* **Entries provided**
+ + + + + + +
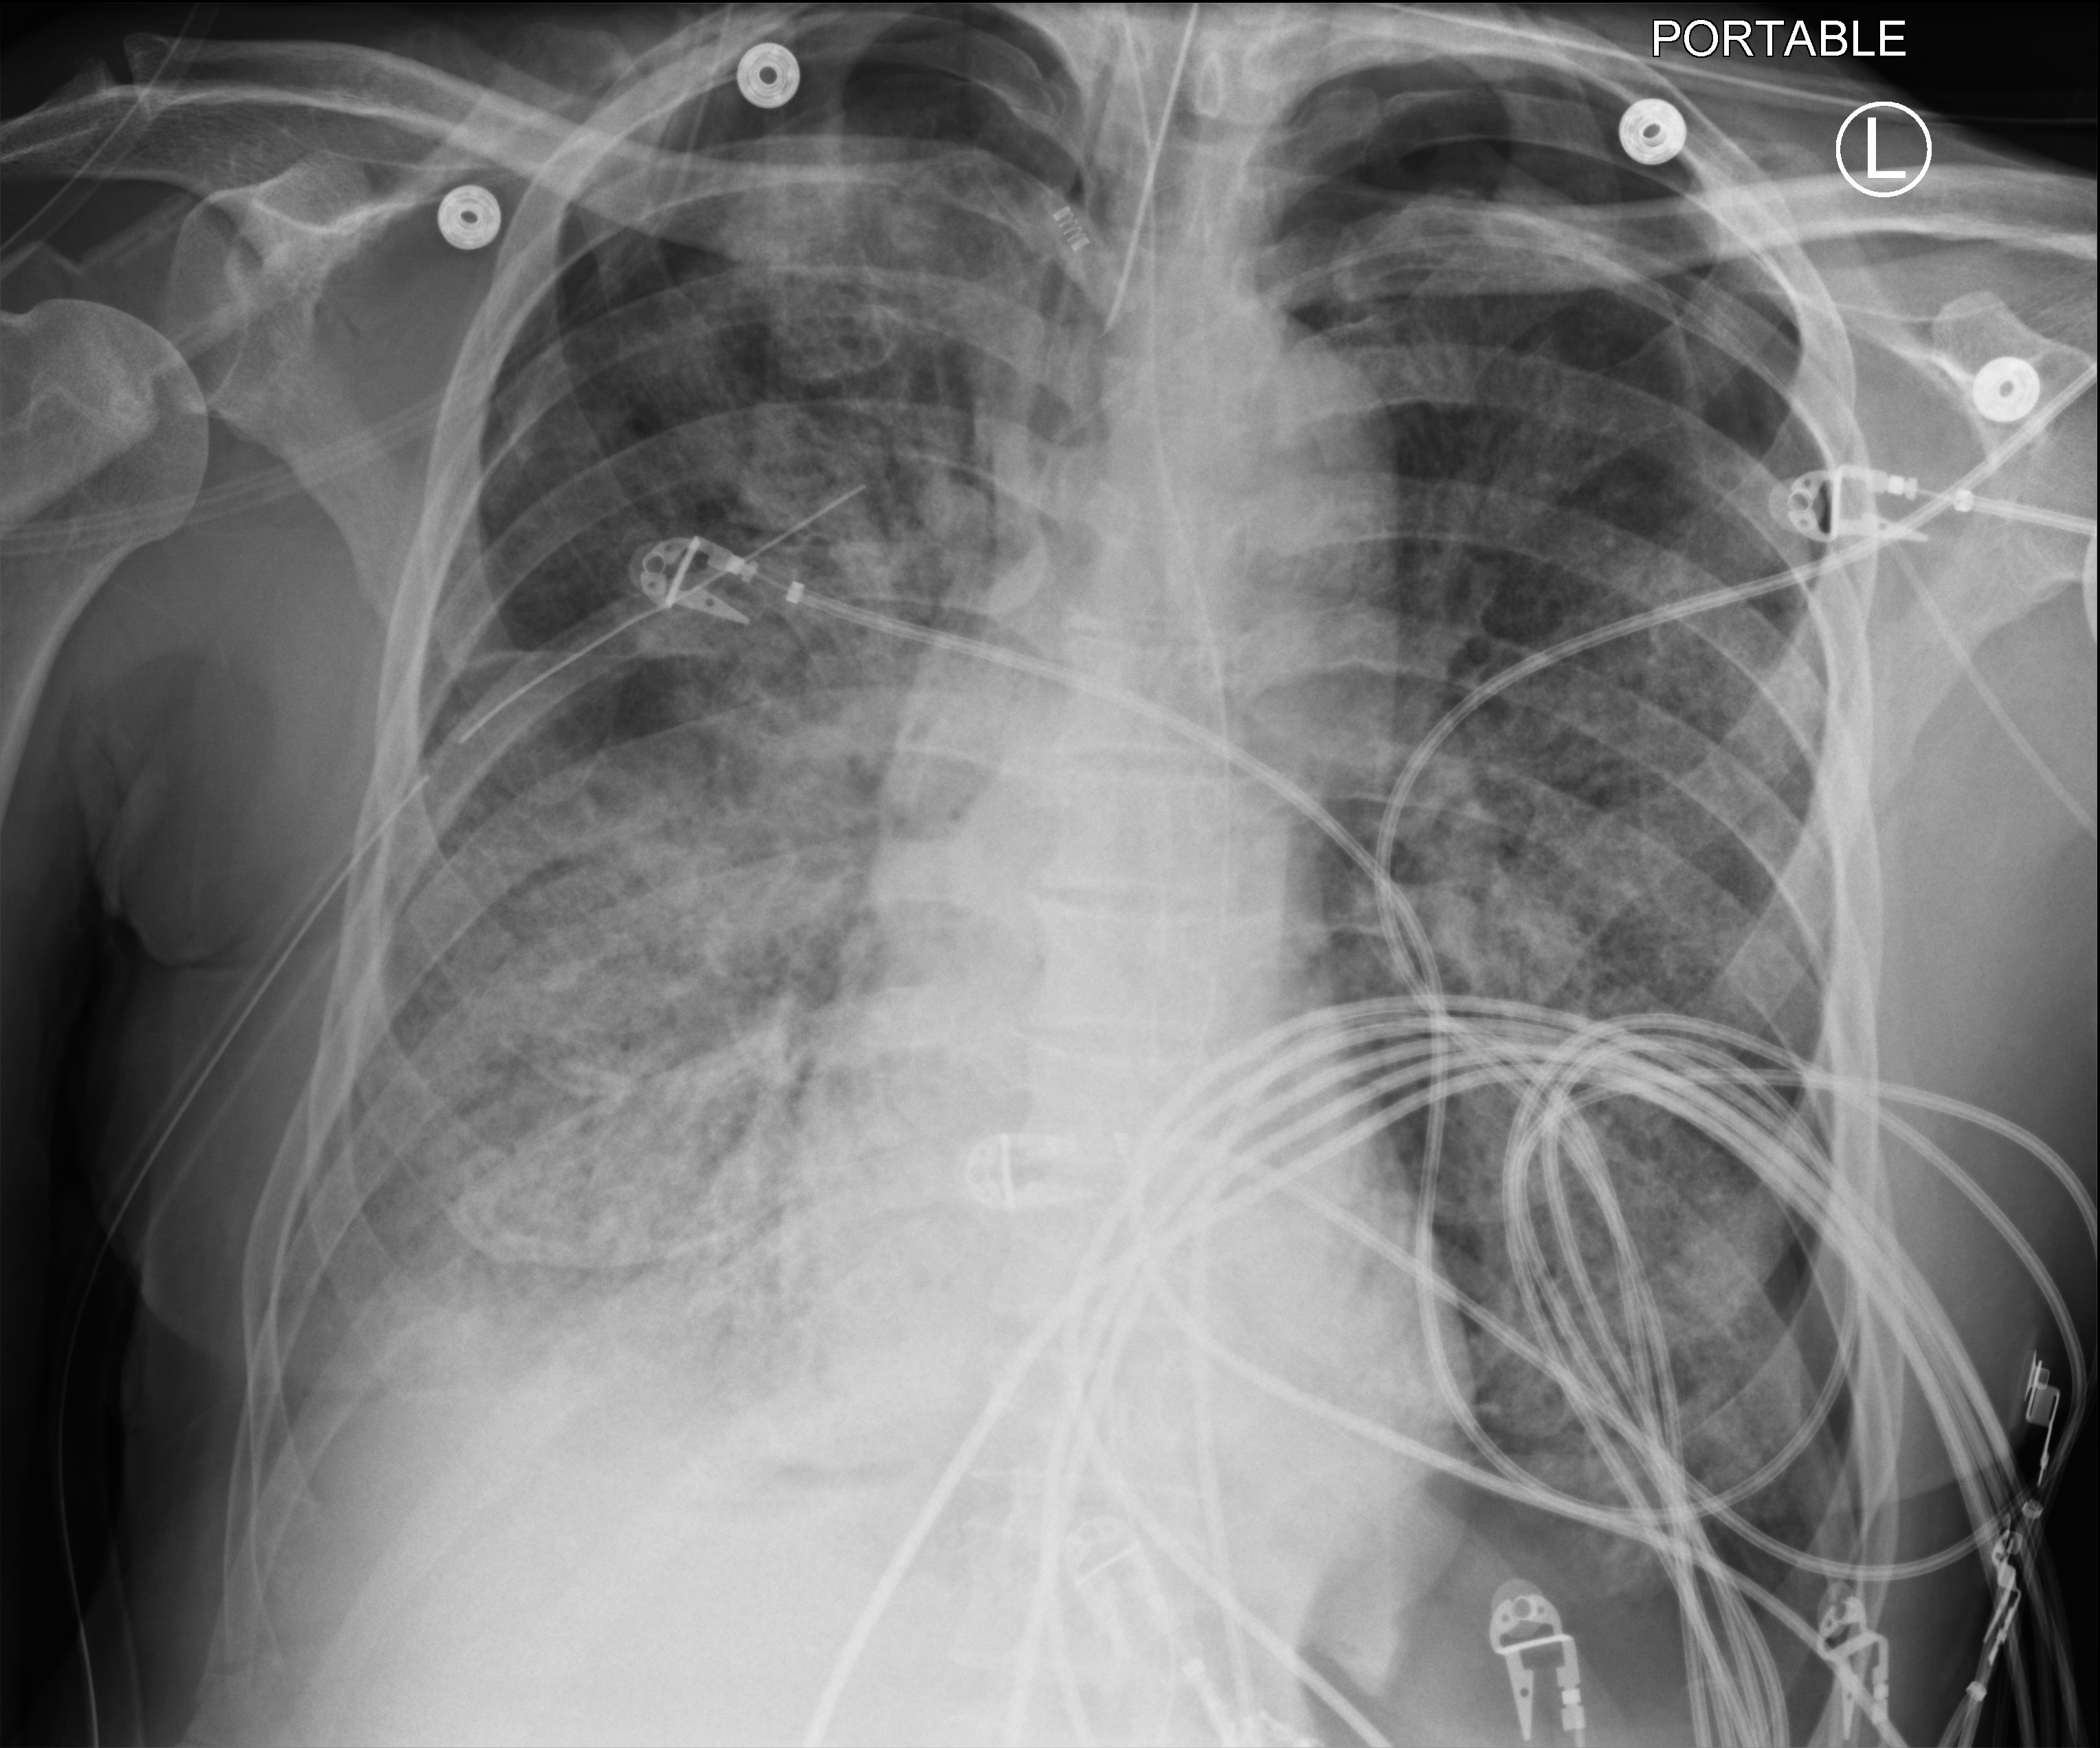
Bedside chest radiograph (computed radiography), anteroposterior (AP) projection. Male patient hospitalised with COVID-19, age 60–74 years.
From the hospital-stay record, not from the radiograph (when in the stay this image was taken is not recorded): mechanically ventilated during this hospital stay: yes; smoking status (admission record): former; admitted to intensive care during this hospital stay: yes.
+ + + + + + +
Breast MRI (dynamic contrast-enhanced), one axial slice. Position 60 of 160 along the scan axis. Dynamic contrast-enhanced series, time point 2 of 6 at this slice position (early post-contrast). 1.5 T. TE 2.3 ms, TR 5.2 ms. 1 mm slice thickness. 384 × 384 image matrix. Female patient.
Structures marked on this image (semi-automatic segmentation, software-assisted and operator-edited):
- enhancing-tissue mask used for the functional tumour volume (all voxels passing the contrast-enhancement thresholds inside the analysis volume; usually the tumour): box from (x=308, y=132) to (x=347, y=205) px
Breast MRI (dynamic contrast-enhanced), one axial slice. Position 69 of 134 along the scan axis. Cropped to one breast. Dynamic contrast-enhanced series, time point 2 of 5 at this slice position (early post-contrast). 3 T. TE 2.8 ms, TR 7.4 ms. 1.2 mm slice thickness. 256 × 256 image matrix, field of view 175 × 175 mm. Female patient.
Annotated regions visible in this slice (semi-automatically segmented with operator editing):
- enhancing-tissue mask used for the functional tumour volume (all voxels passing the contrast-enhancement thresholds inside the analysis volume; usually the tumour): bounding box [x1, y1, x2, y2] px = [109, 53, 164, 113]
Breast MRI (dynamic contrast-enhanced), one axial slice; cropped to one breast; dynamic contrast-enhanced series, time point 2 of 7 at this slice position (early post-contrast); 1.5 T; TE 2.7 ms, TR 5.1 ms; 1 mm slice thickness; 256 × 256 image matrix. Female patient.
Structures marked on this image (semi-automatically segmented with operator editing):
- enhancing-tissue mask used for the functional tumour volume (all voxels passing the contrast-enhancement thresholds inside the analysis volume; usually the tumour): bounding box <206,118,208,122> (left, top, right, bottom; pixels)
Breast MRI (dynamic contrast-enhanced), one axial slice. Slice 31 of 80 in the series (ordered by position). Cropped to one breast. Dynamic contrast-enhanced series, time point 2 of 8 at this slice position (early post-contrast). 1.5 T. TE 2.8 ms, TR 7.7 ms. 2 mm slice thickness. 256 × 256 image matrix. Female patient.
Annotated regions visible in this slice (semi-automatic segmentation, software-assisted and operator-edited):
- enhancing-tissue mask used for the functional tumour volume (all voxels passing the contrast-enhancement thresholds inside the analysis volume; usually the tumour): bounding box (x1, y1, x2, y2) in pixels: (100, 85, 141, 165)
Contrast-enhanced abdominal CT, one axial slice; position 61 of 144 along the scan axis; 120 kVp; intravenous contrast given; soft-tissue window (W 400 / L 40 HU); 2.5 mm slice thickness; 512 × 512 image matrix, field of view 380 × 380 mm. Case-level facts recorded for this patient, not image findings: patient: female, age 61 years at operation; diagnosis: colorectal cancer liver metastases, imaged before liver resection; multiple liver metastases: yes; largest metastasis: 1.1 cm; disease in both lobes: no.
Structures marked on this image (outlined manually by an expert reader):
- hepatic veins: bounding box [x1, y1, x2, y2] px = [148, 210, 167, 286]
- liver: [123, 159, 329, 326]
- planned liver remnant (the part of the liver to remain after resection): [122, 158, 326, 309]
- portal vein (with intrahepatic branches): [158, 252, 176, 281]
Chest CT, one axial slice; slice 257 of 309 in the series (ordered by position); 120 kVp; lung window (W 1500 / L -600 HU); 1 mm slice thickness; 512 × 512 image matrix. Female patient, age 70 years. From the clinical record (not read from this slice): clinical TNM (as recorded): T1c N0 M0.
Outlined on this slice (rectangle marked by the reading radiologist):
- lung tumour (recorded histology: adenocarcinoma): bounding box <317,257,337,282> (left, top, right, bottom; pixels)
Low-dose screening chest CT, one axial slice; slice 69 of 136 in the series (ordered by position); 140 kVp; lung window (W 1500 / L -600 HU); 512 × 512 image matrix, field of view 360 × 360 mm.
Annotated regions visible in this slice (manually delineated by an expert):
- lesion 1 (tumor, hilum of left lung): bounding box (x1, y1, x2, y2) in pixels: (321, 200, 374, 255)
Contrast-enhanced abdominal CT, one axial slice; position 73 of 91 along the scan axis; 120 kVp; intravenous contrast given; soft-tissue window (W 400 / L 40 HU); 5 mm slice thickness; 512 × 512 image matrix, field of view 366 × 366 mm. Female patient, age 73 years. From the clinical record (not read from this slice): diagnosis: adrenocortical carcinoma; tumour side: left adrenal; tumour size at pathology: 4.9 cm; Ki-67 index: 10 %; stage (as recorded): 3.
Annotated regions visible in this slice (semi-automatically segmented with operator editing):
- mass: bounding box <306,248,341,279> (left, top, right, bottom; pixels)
+ + + + + + +
* **Problem to work on**
Look in the material above for the line with "- hepatic veins: bounding" and the line with "- lesion 1 (tumor, hilum", and transcribe exactly those lines and all lines between them, nothing more.

* **Answer**
- hepatic veins: bounding box [x1, y1, x2, y2] px = [148, 210, 167, 286]
- liver: [123, 159, 329, 326]
- planned liver remnant (the part of the liver to remain after resection): [122, 158, 326, 309]
- portal vein (with intrahepatic branches): [158, 252, 176, 281]
Chest CT, one axial slice; slice 257 of 309 in the series (ordered by position); 120 kVp; lung window (W 1500 / L -600 HU); 1 mm slice thickness; 512 × 512 image matrix. Female patient, age 70 years. From the clinical record (not read from this slice): clinical TNM (as recorded): T1c N0 M0.
Outlined on this slice (rectangle marked by the reading radiologist):
- lung tumour (recorded histology: adenocarcinoma): bounding box <317,257,337,282> (left, top, right, bottom; pixels)
Low-dose screening chest CT, one axial slice; slice 69 of 136 in the series (ordered by position); 140 kVp; lung window (W 1500 / L -600 HU); 512 × 512 image matrix, field of view 360 × 360 mm.
Annotated regions visible in this slice (manually delineated by an expert):
- lesion 1 (tumor, hilum of left lung): bounding box (x1, y1, x2, y2) in pixels: (321, 200, 374, 255)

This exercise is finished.